### FRAGEN
1 > Welches Gremium ist laut dem Textauszug zur betrieblichen Mitbestimmung für die Wahrung der unternehmenseinheitlichen Lohngerechtigkeit zuständig?
2 > Schreiben Sie aus dem Textauszug zur betrieblichen Mitbestimmung die Passage ab, die mit „Grund und/oder Höhe“ beginnt und mit „1 ABR 27/16).“ endet.

### AUSGEWÄHLTER TEXTAUSZUG
* * * * * * *

Wie bei allen anderen Tatbeständen der Mitbestimmung in sozialen Angelegenheiten nach § 87 Abs. 1 Nr. 1–14 BetrVG ist Voraussetzung, dass überhaupt ein kollektiver Tatbestand infrage steht. Dieser liegt regelmäßig vor, wenn der Arbeitgeber für die Leistung an eine Mehrzahl von Arbeitnehmern einen bestimmten "Topf" vorsieht (BAG v. 10.10.2006 – 1 ABR 68/05). Als Indizien für das Vorliegen eines kollektiven Tatbestandes kommen in Betracht:

Grund und/oder Höhe der Zahlung werden nach Leistungsgesichtspunkten bemessen (BAG v. 22.9.1992 – 1 AZR 459/90; BAG v. 27.10.1992 – 1 ABR 17/92; BAG v. 14.6.1994 – 1 ABR 63/93; BAG v. 29.2.2000 – 1 ABR 4/99);
Anknüpfung an Fehlzeiten (BAG v. 22.9.1992 – 1 AZR 460/90);
Dauer der Betriebszugehörigkeit;
Abhängigkeit von Gehaltserhöhungen in der zurückliegenden Zeit (BAG v. 27.10.1992 –1 ABR 17/92);
Folgen des Wechsels der Tarifgruppe (BAG v. 9.7.1996 – 1 AZR 690/95).
 

Rz. 998

Die Wahrung der unternehmenseinheitlichen Lohngerechtigkeit in Ausübung des Mitbestimmungsrechts aus § 87 Abs. 1 Nr. 10 BetrVG fällt in die Zuständigkeit des Gesamtbetriebsrats, weshalb der örtliche Betriebsrat in diesen Fällen kein Einsichtsrecht in Bruttoentgeltlisten nach § 80 Abs. 2 S. 2 Hs. 1 BetrVG hat (vgl. BAG v. 26.9.2017 – 1 ABR 27/16).

* * * * * * *

### DATENTEIL
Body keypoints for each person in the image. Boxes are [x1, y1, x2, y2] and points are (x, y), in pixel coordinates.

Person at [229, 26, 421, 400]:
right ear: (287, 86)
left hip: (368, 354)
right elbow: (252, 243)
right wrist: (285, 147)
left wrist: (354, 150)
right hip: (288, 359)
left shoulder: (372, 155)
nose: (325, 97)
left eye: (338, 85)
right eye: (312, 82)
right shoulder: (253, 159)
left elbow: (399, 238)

* * * * * * *

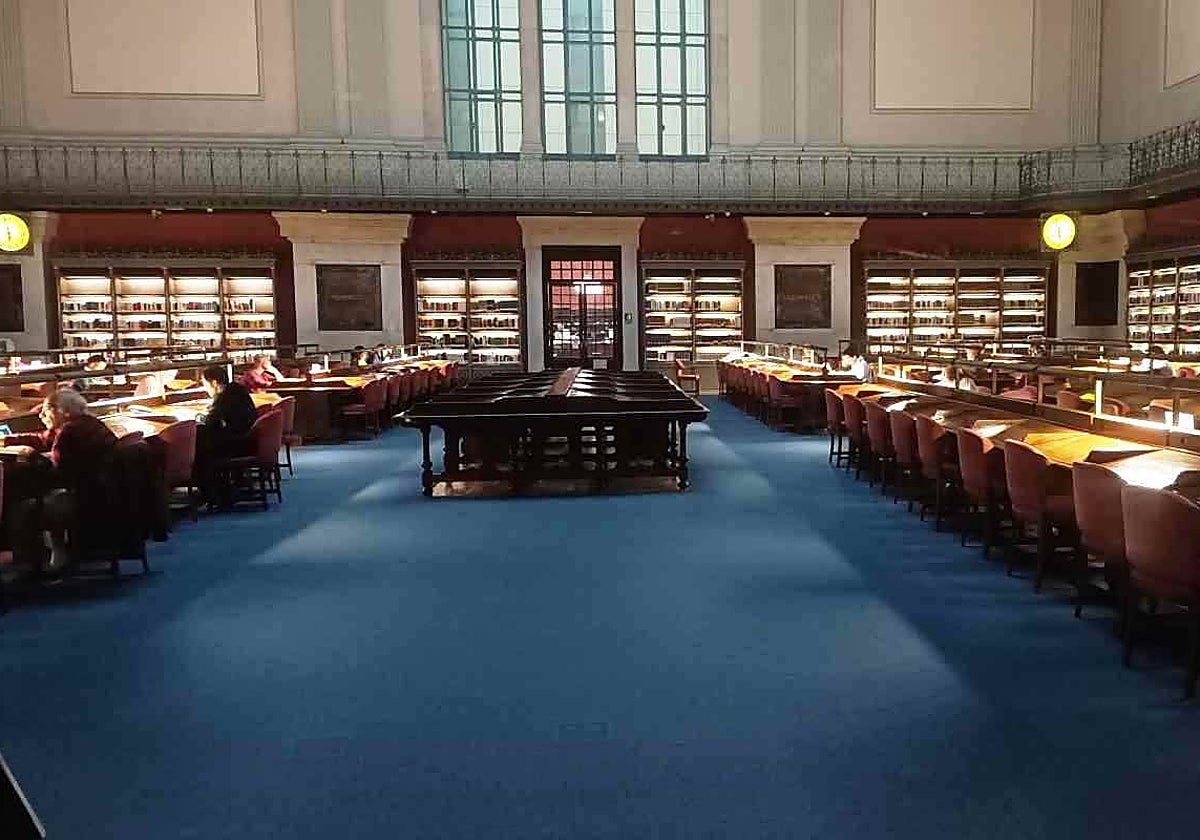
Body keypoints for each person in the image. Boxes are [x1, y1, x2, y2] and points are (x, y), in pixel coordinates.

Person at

* * * * * * *

### ANTWORTEN
1 > Der Gesamtbetriebsrat.

2 >
Grund und/oder Höhe der Zahlung werden nach Leistungsgesichtspunkten bemessen (BAG v. 22.9.1992 – 1 AZR 459/90; BAG v. 27.10.1992 – 1 ABR 17/92; BAG v. 14.6.1994 – 1 ABR 63/93; BAG v. 29.2.2000 – 1 ABR 4/99);
Anknüpfung an Fehlzeiten (BAG v. 22.9.1992 – 1 AZR 460/90);
Dauer der Betriebszugehörigkeit;
Abhängigkeit von Gehaltserhöhungen in der zurückliegenden Zeit (BAG v. 27.10.1992 –1 ABR 17/92);
Folgen des Wechsels der Tarifgruppe (BAG v. 9.7.1996 – 1 AZR 690/95).
 

Rz. 998

Die Wahrung der unternehmenseinheitlichen Lohngerechtigkeit in Ausübung des Mitbestimmungsrechts aus § 87 Abs. 1 Nr. 10 BetrVG fällt in die Zuständigkeit des Gesamtbetriebsrats, weshalb der örtliche Betriebsrat in diesen Fällen kein Einsichtsrecht in Bruttoentgeltlisten nach § 80 Abs. 2 S. 2 Hs. 1 BetrVG hat (vgl. BAG v. 26.9.2017 – 1 ABR 27/16).